10. Organizational Deconstruction and a Fighter CEO: “This Moment Feels So Damn Good”
- The organization has been rebuilt for the AI era. Product managers “no longer exist; they have been deconstructed.” The core jobs are teaching AI industry knowledge and coding; front-end, back-end, and testing have been dramatically simplified by AI-assisted coding. The team is close to 100 people, mostly operations staff from the first-generation product. Lovart itself has very few people and is mainly based in San Francisco, with a night-owl rhythm that has them “leaving the office at 3 a.m.”
- He described the best moment of entrepreneurship twice: “The future you predicted actually happened, and you actually made it happen…The longer you grope around in the dark, the brighter the light looks.” Neither generation was marketed; both relied on judgment. The first reached PMF, and the second at least showed a PMF trajectory. “You can’t buy this for any amount of money.” ByteDance’s title “means nothing to me”; no conditions could make him go back. Anxiety does not need to be solved: “Use a high level of anxiety to stay sensitive.”
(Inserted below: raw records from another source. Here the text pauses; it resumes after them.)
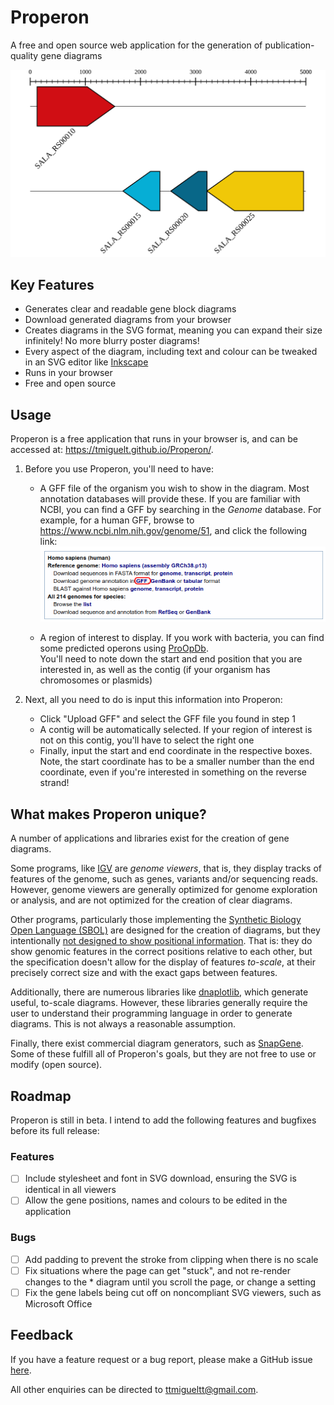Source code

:# Properon

A free and open source web application for the generation of publication-quality gene diagrams

<img src="docs/diagram_example.svg"/>

## Key Features

* Generates clear and readable gene block diagrams
* Download generated diagrams from your browser
* Creates diagrams in the SVG format, meaning you can expand their size infinitely! No more blurry poster diagrams!
* Every aspect of the diagram, including text and colour can be tweaked in an SVG editor like [Inkscape](https://inkscape.org/)
* Runs in your browser
* Free and open source

## Usage

Properon is a free application that runs in your browser is, and can be accessed at: https://tmiguelt.github.io/Properon/.

1. Before you use Properon, you'll need to have:

    * A GFF file of the organism you wish to show in the diagram.
    Most annotation databases will provide these.
    If you are familiar with NCBI, you can find a GFF by searching in the *Genome* database.
    For example, for a human GFF, browse to https://www.ncbi.nlm.nih.gov/genome/51, and click the following link:
    ![](docs/ncbi_gff.png)

    * A region of interest to display.
      If you work with bacteria, you can find some predicted operons using [ProOpDb](http://biocomputo2.ibt.unam.mx/OperonPredictor/).  
      You'll need to note down the start and end position that you are interested in, as well as the contig (if your organism has chromosomes or plasmids)
  
2. Next, all you need to do is input this information into Properon:
    * Click "Upload GFF" and select the GFF file you found in step 1
    * A contig will be automatically selected.
     If your region of interest is not on this contig, you'll have to select the right one
    * Finally, input the start and end coordinate in the respective boxes.
      Note, the start coordinate has to be a smaller number than the end coordinate, even if you're interested in something on the reverse strand!
  
## What makes Properon unique?

A number of applications and libraries exist for the creation of gene diagrams.

Some programs, like [IGV](https://igv.org) are *genome viewers*, that is, they display tracks of features of the genome, such as genes, variants and/or sequencing reads.
However, genome viewers are generally optimized for genome exploration or analysis, and are not optimized for the creation of clear diagrams.

Other programs, particularly those implementing the [Synthetic Biology Open Language (SBOL)](https://sbolstandard.org/applications/) are designed for the creation of diagrams, but they intentionally [not designed to show positional information](https://github.com/VisBOL/visbol-js/issues/109#issue-441005567).
That is: they do show genomic features in the correct positions relative to each other, but the specification doesn't allow for the display of features *to-scale*, at their precisely correct size and with the exact gaps between features.

Additionally, there are numerous libraries like [dnaplotlib](https://github.com/VoigtLab/dnaplotlib), which generate useful, to-scale diagrams.
However, these libraries generally require the user to understand their programming language in order to generate diagrams.
This is not always a reasonable assumption.

Finally, there exist commercial diagram generators, such as [SnapGene](https://www.snapgene.com/).
Some of these fulfill all of Properon's goals, but they are not free to use or modify (open source).

## Roadmap

Properon is still in beta. 
I intend to add the following features and bugfixes before its full release:

### Features
* [ ] Include stylesheet and font in SVG download, ensuring the SVG is identical in all viewers
* [ ] Allow the gene positions, names and colours to be edited in the application

### Bugs
* [ ] Add padding to prevent the stroke from clipping when there is no scale
* [ ] Fix situations where the page can get "stuck", and not re-render changes to the * diagram until you scroll the page, or change a setting
* [ ] Fix the gene labels being cut off on noncompliant SVG viewers, such as Microsoft Office

## Feedback

If you have a feature request or a bug report, please make a GitHub issue [here](https://github.com/TMiguelT/Properon/issues).

All other enquiries can be directed to ttmigueltt@gmail.com.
- The biggest disappointment was also people: after meeting so many institutions, no one came to the rescue, and half the founding team left. “But if I were in their place, I might have made the same choice; that makes the people who stayed extraordinarily precious.” His self-image is 杨过 from Jin Yong: “Make a huge scene, then leave quietly.” His parting advice to founders: build verticals, teach AI industry knowledge, embrace AI completely, and prepare before model intelligence improves—“the most important thing about getting out there is getting out there.”